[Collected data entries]
+++++

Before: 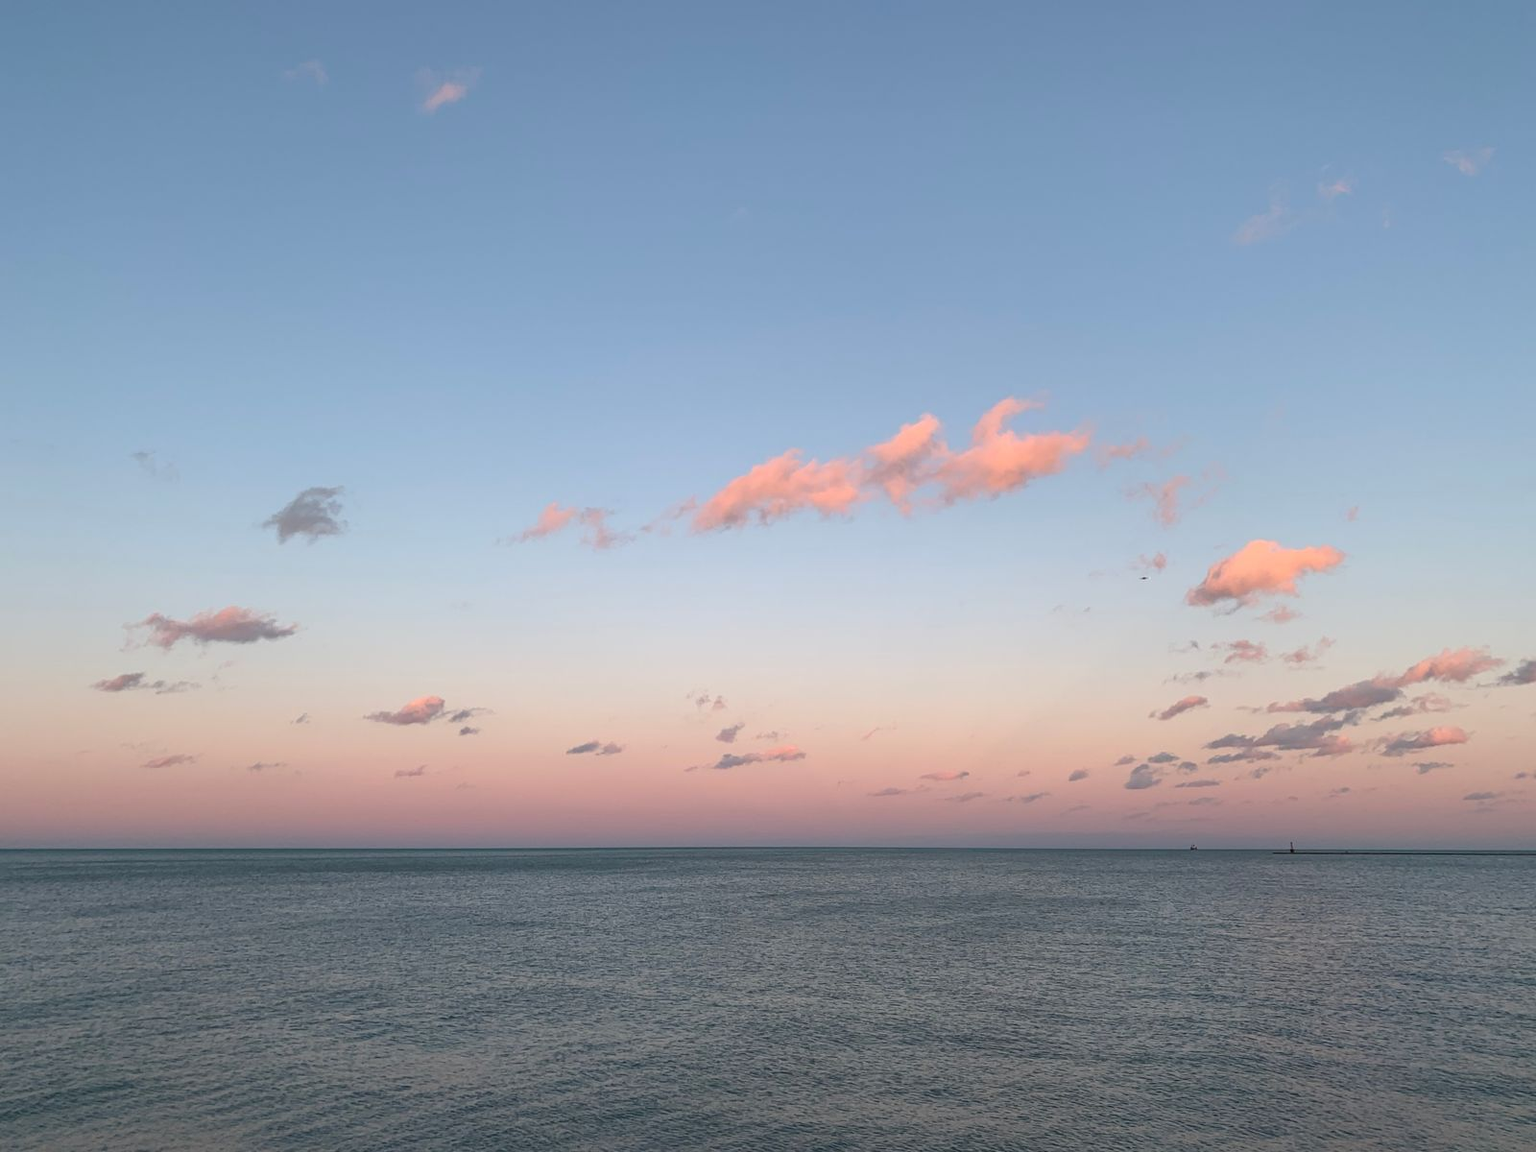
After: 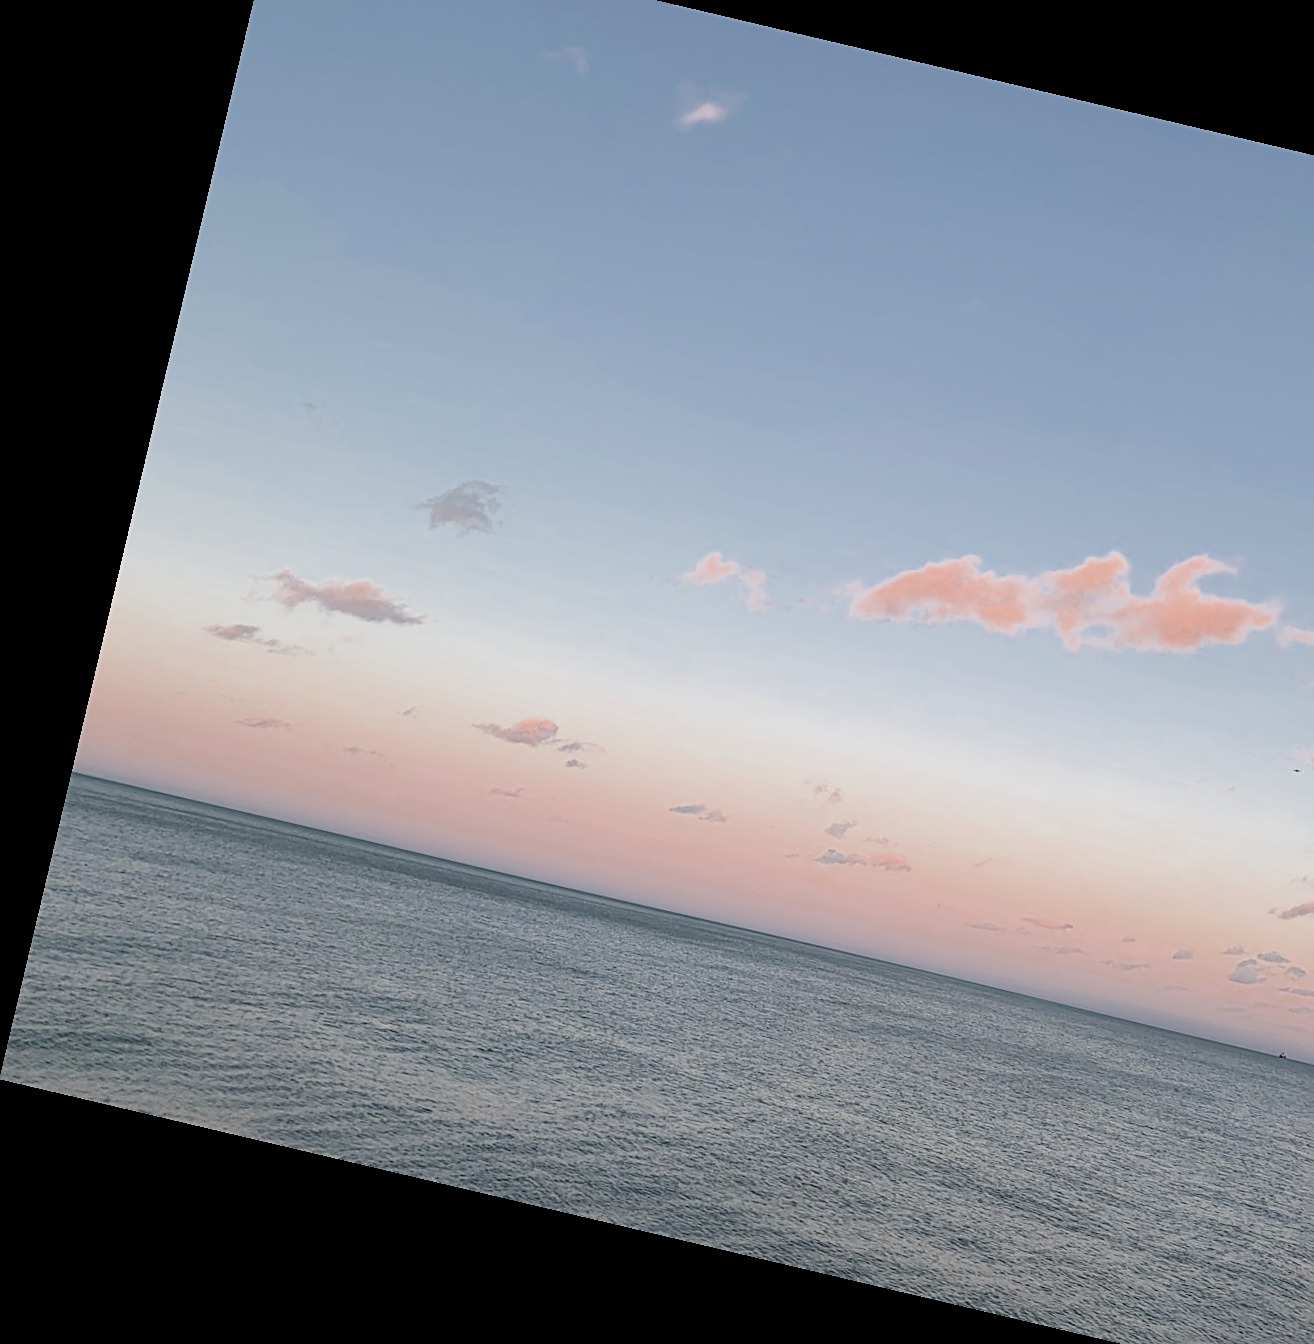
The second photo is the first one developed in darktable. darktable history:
sharpen: on, module defaults
crop: top 5.803%, right 27.864%, bottom 5.804%
rotate and perspective: rotation 13.27°, automatic cropping off
exposure: black level correction 0, exposure 0.9 EV, compensate highlight preservation false
filmic rgb: black relative exposure -7.65 EV, white relative exposure 4.56 EV, hardness 3.61
color zones: curves: ch0 [(0, 0.5) (0.125, 0.4) (0.25, 0.5) (0.375, 0.4) (0.5, 0.4) (0.625, 0.35) (0.75, 0.35) (0.875, 0.5)]; ch1 [(0, 0.35) (0.125, 0.45) (0.25, 0.35) (0.375, 0.35) (0.5, 0.35) (0.625, 0.35) (0.75, 0.45) (0.875, 0.35)]; ch2 [(0, 0.6) (0.125, 0.5) (0.25, 0.5) (0.375, 0.6) (0.5, 0.6) (0.625, 0.5) (0.75, 0.5) (0.875, 0.5)]
color correction: saturation 0.99
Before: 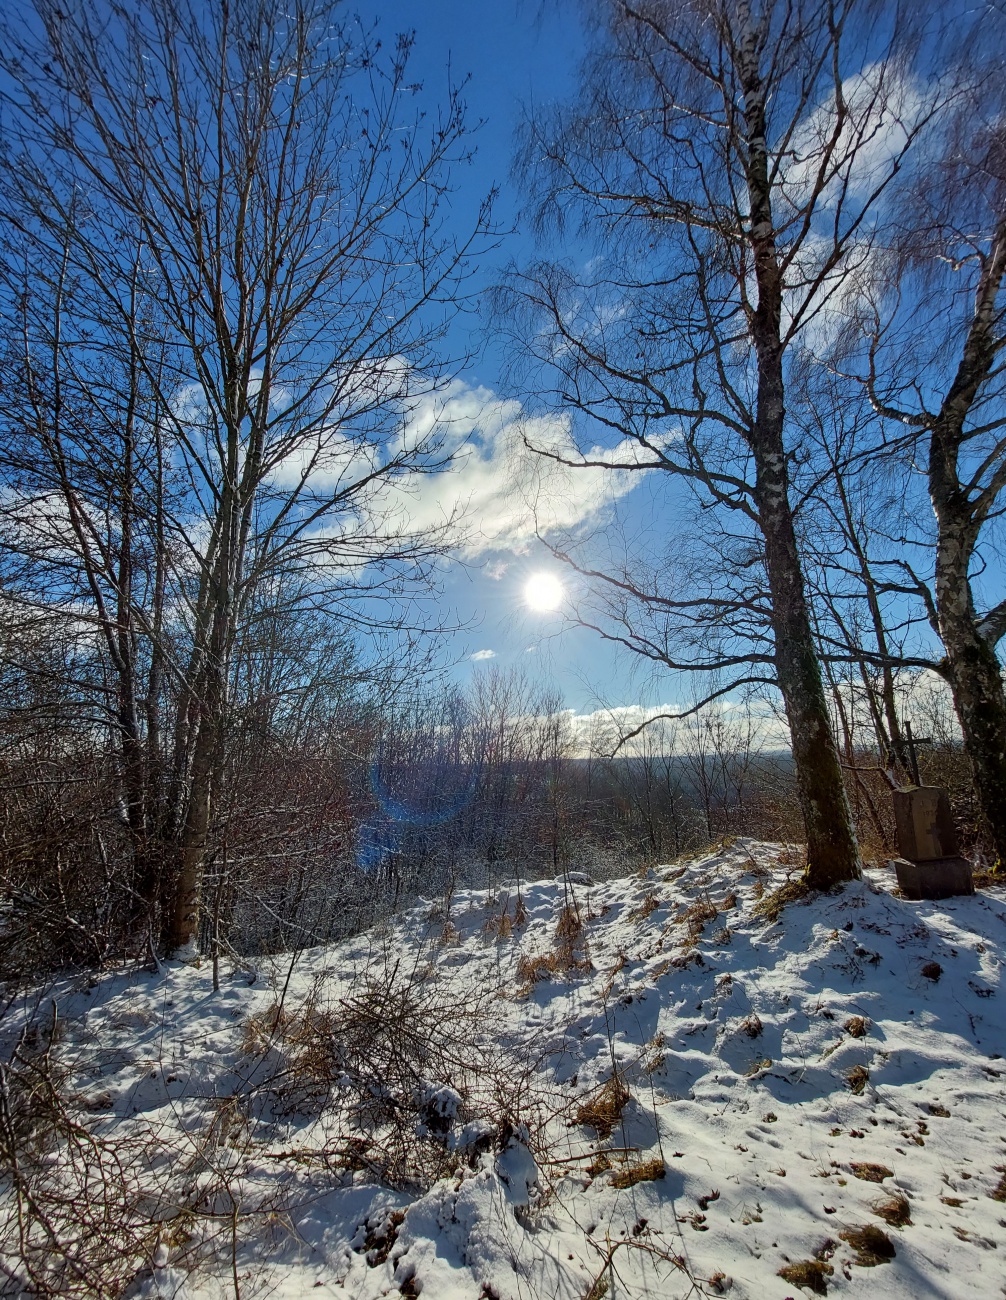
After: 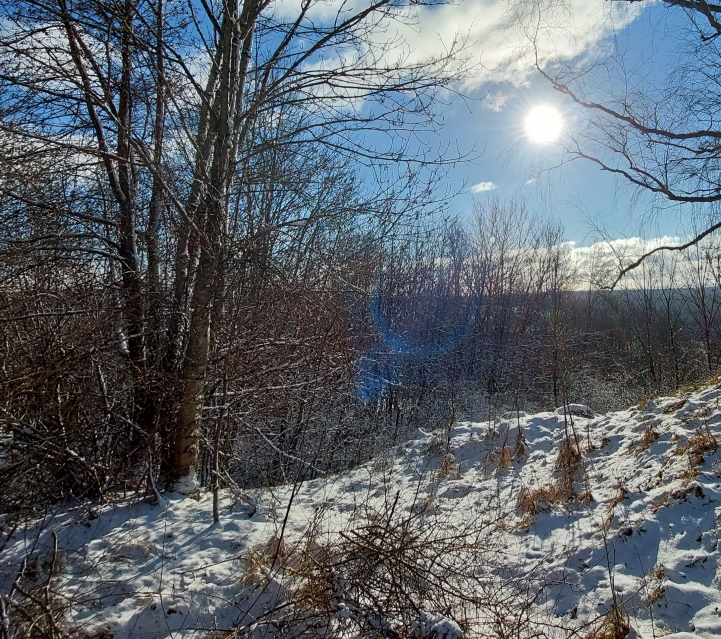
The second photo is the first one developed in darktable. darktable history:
crop: top 36.03%, right 28.295%, bottom 14.744%
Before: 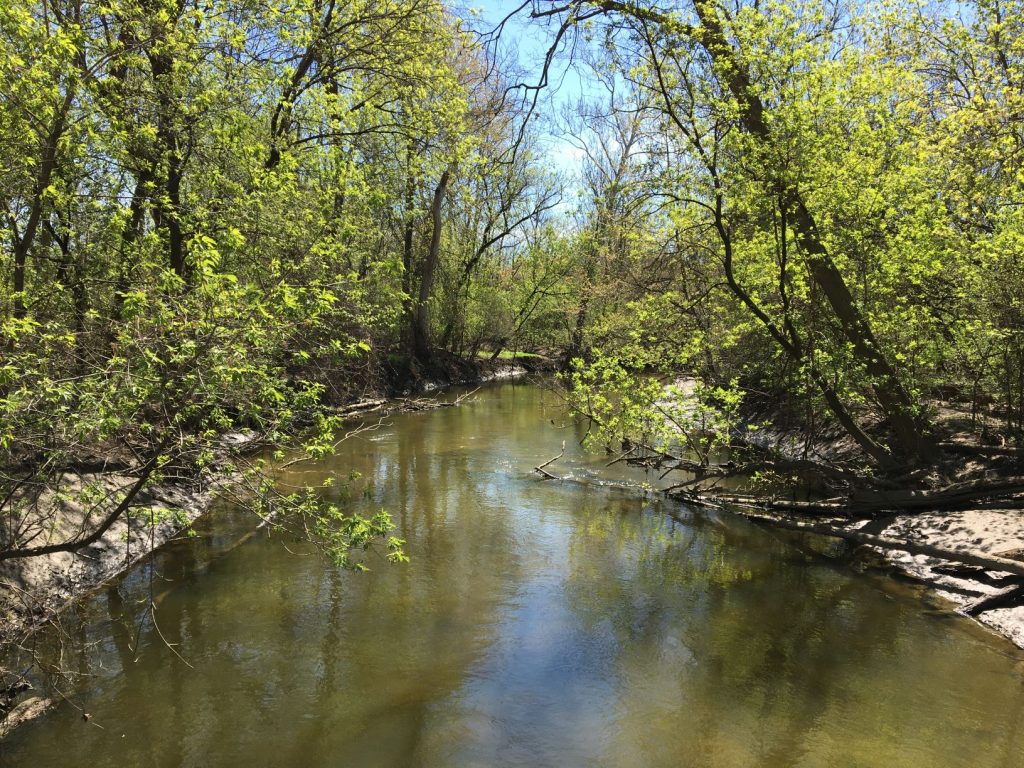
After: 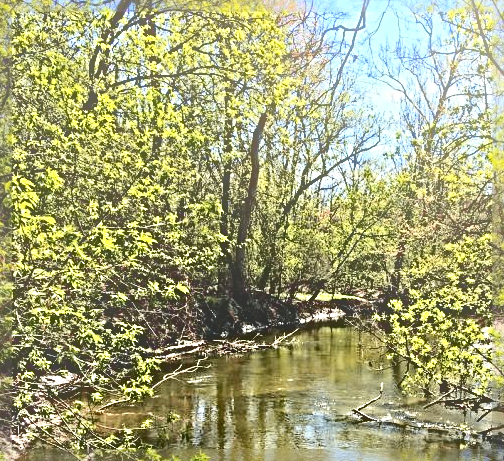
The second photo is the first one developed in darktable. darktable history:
contrast brightness saturation: contrast 0.09, saturation 0.28
bloom: on, module defaults
tone curve: curves: ch0 [(0, 0) (0.105, 0.068) (0.181, 0.14) (0.28, 0.259) (0.384, 0.404) (0.485, 0.531) (0.638, 0.681) (0.87, 0.883) (1, 0.977)]; ch1 [(0, 0) (0.161, 0.092) (0.35, 0.33) (0.379, 0.401) (0.456, 0.469) (0.501, 0.499) (0.516, 0.524) (0.562, 0.569) (0.635, 0.646) (1, 1)]; ch2 [(0, 0) (0.371, 0.362) (0.437, 0.437) (0.5, 0.5) (0.53, 0.524) (0.56, 0.561) (0.622, 0.606) (1, 1)], color space Lab, independent channels, preserve colors none
haze removal: compatibility mode true, adaptive false
crop: left 17.835%, top 7.675%, right 32.881%, bottom 32.213%
sharpen: radius 6.3, amount 1.8, threshold 0
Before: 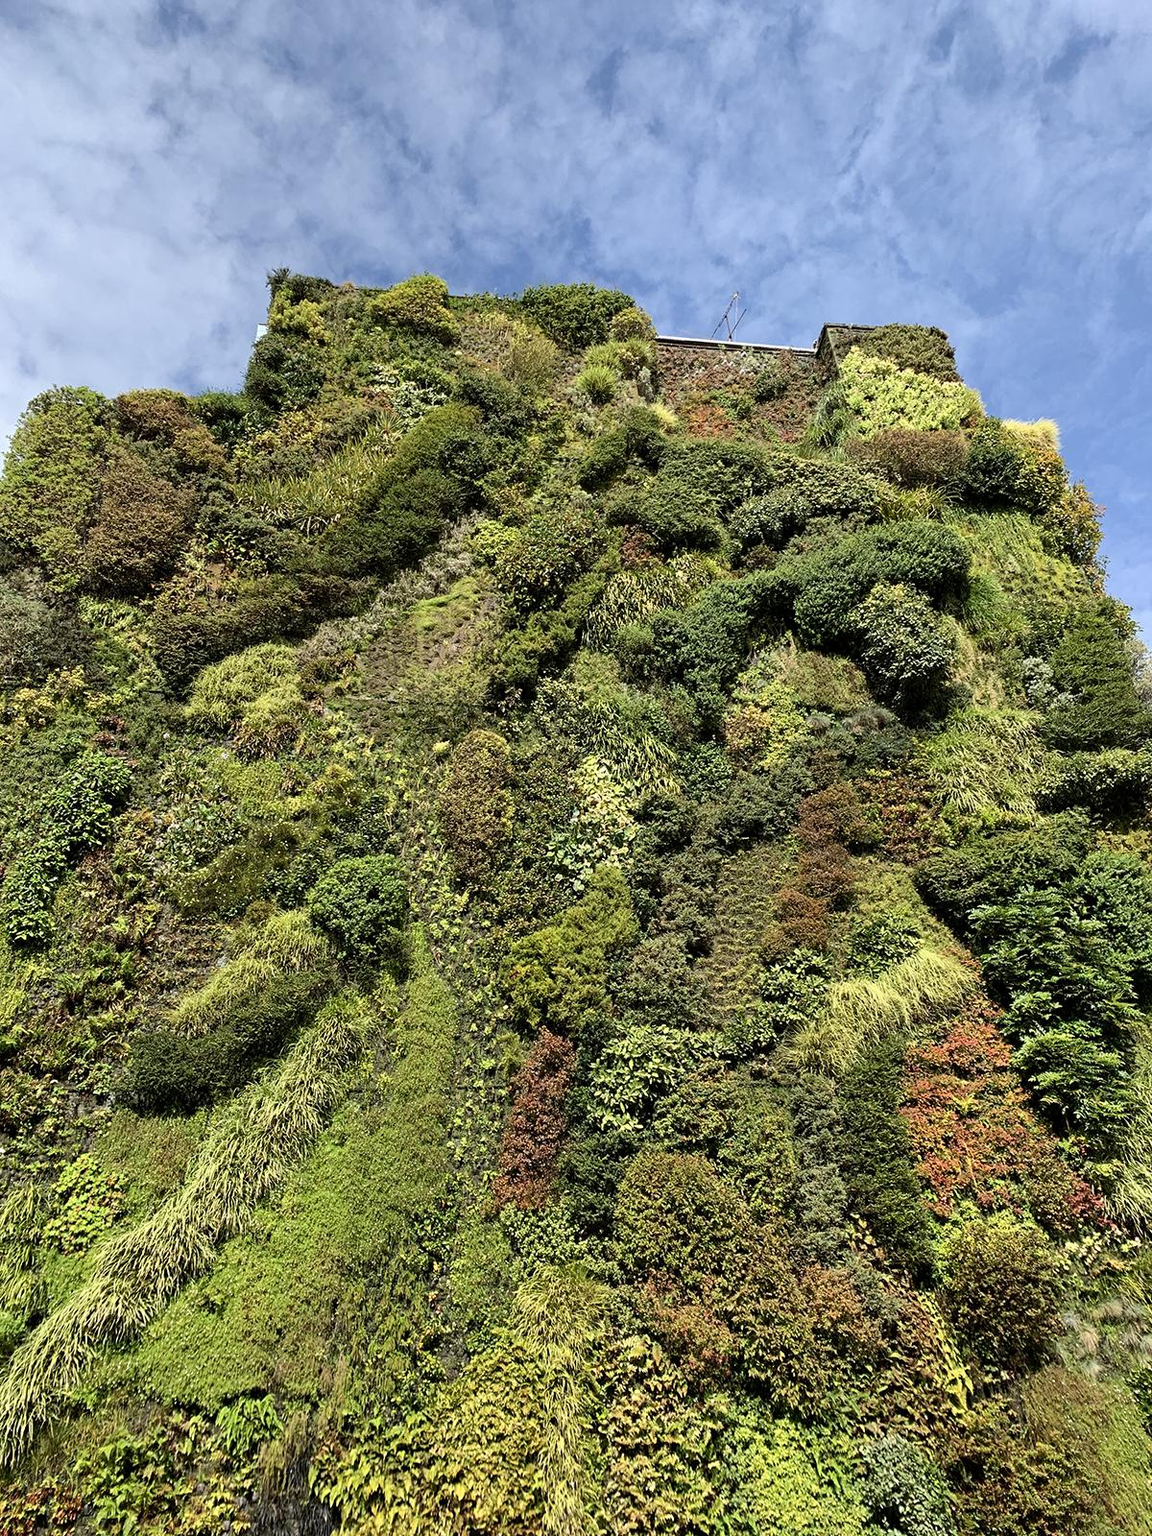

+++++

:: Given exercise ::
Duplicate the records from the beginning through the line that contains "exposure: black level", and leave the pictures out of your copy.

:: Output below ::
Before: 
After: 
The second photo is the first one developed in darktable. darktable history:
sharpen: on, module defaults
crop: top 5.803%, right 27.864%, bottom 5.804%
rotate and perspective: rotation 13.27°, automatic cropping off
exposure: black level correction 0, exposure 0.9 EV, compensate highlight preservation false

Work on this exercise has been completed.